How anonymous is an individual in a social network dataset? That was the main subject of the hackathon organized by POPNET and Statistics Netherlands (CBS) on May 3 at Leiden University. By looking at openly available data on the internet, students had to derive the social network of several volunteers. The results give insight into what network data can be derived from public data, and therefore to what extent people in networks are really anonymous.
The Netherlands as a network
For several years now, POPNET and Statistics Netherlands (CBS) have been conducting research into the Netherlands modeled as a network.. In the context of this collaboration, research is being done into properties of, for example, the Dutch family network, the colleague network, and the neighbor network.
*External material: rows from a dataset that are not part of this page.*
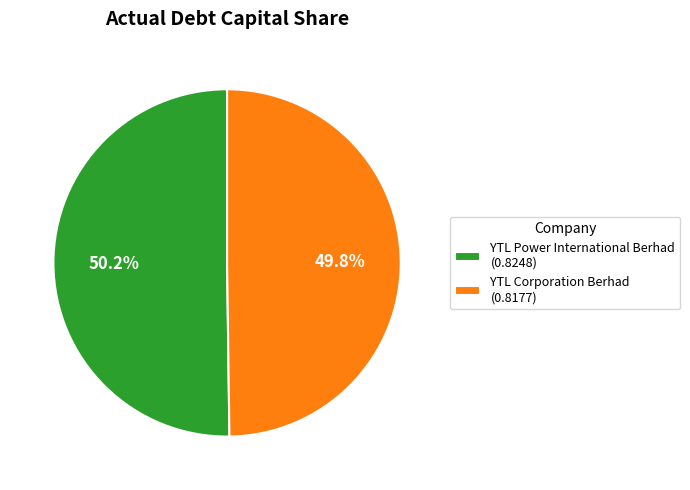

How many slices are in this pie chart?

2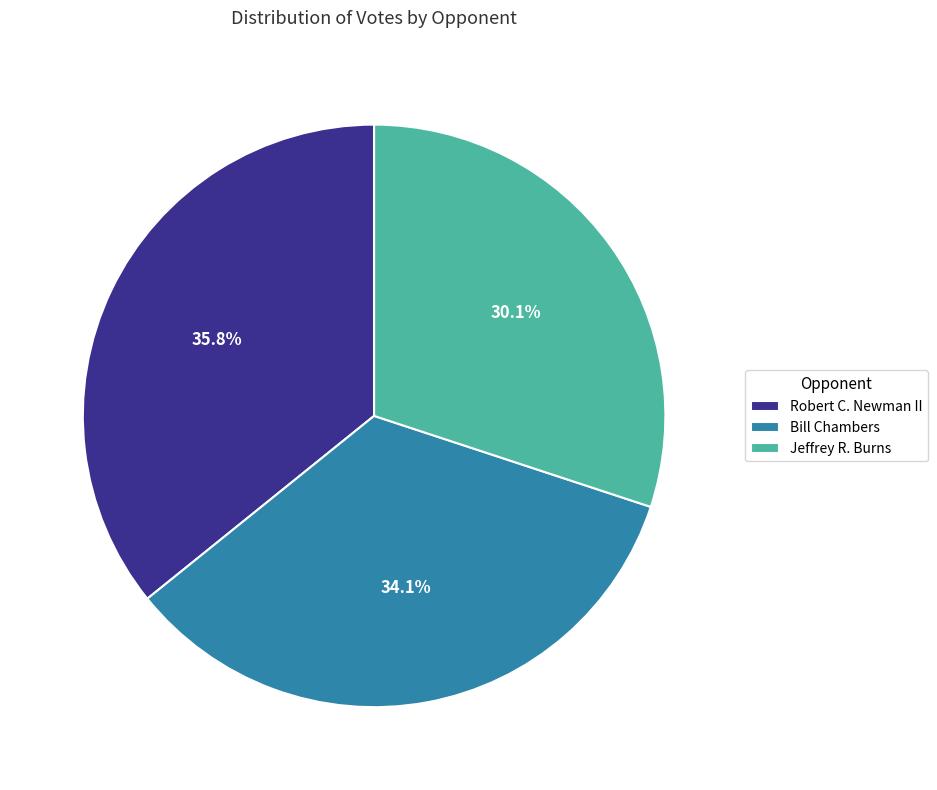

What is the ratio of the value at Robert C. Newman II to the value at Bill Chambers?

1.0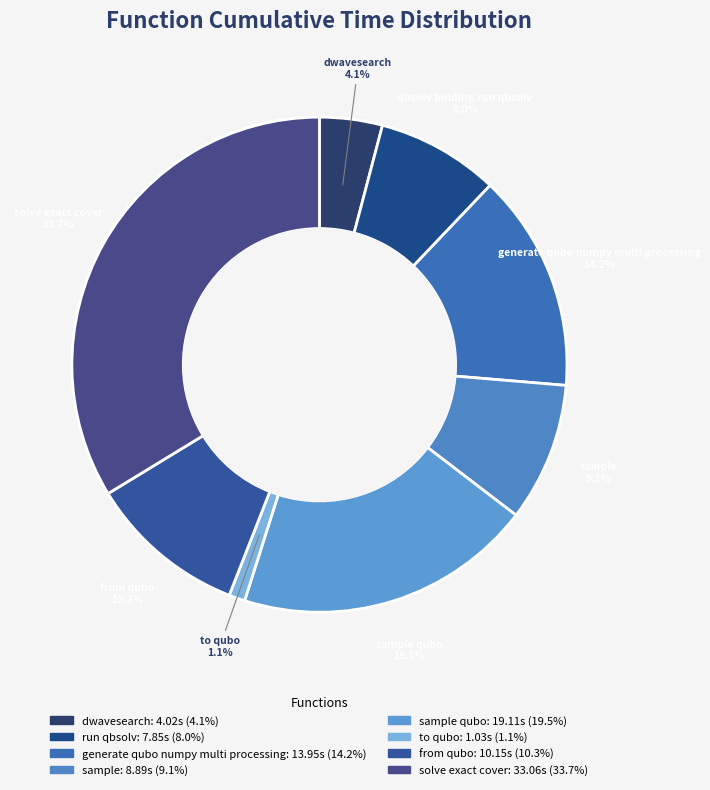

Is there a majority slice in this chart?

No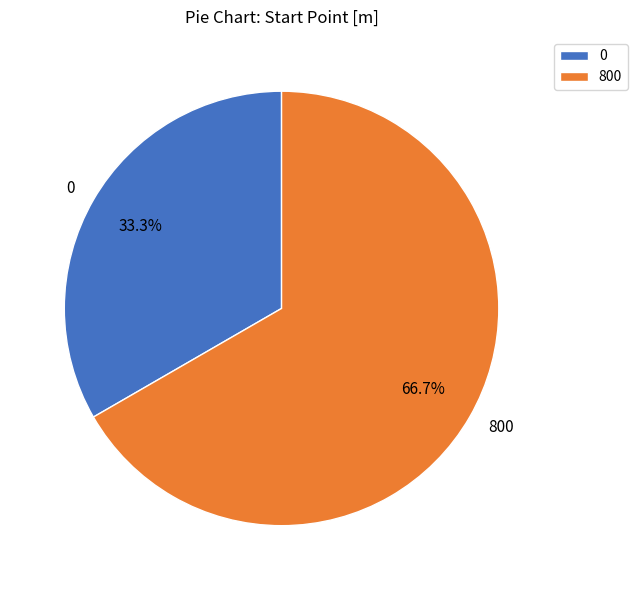

True or false: 0 accounts for 33% of the total.

True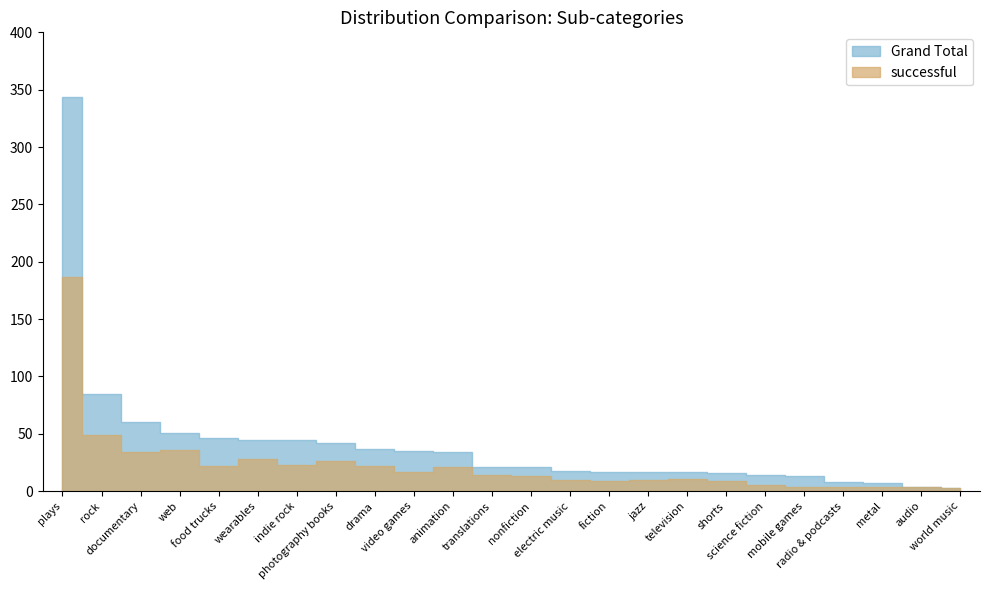

At which label does Grand Total reach its peak?

plays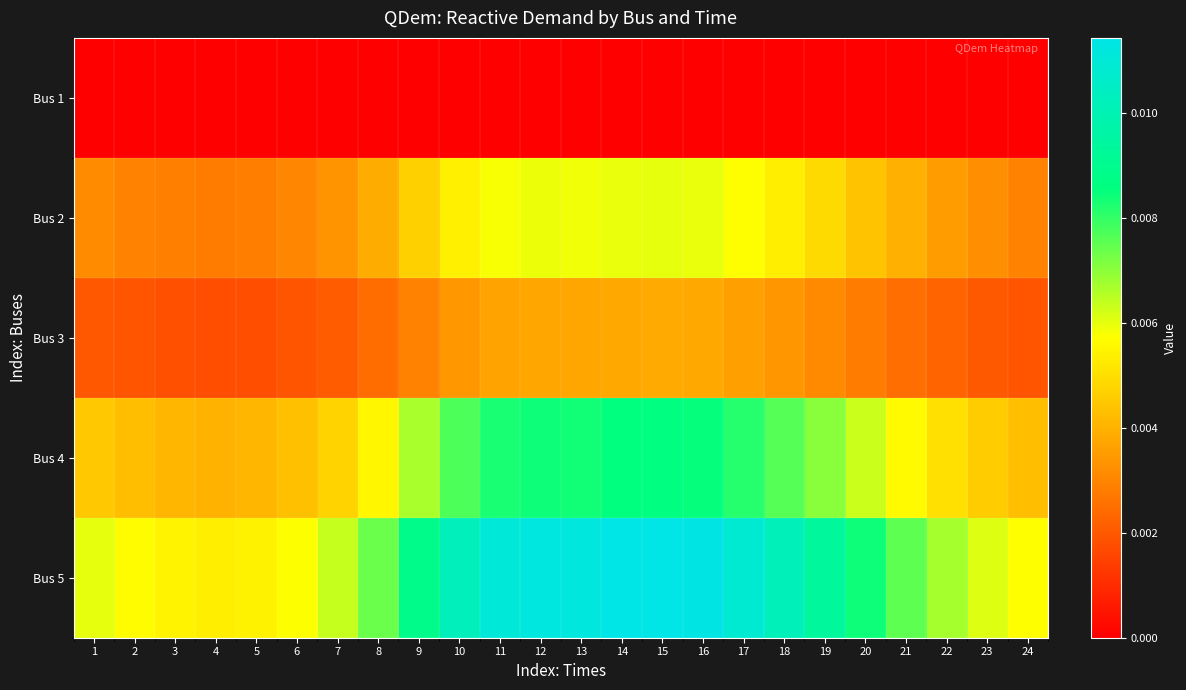

At which category is the sum across all series the highest?

15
These networks are very interesting for researchers, yet CBS is prohibited by law from publishing data that can be traced back to individual units, for example, persons, companies, or institutes.
The findings from the hackathon will help understand what information can be retrieved via the public Internet and thus may help to better assess the knowledge of a potential `attacker’ trying to deanonymize the data. This information can be used to make better estimates of what data might be shared and to protect data more effectively. These can give valuable insights into the field of Statistical Disclosure Control (SDC) and anonymization methods used therein.
The 20 students who signed up for the hackathon were able to find links between people either manually or automatically. They were able to find connections from work relations, family members, and friends of the volunteers. The winning team found over 3,000 social network links of the volunteers and won a book about hacking.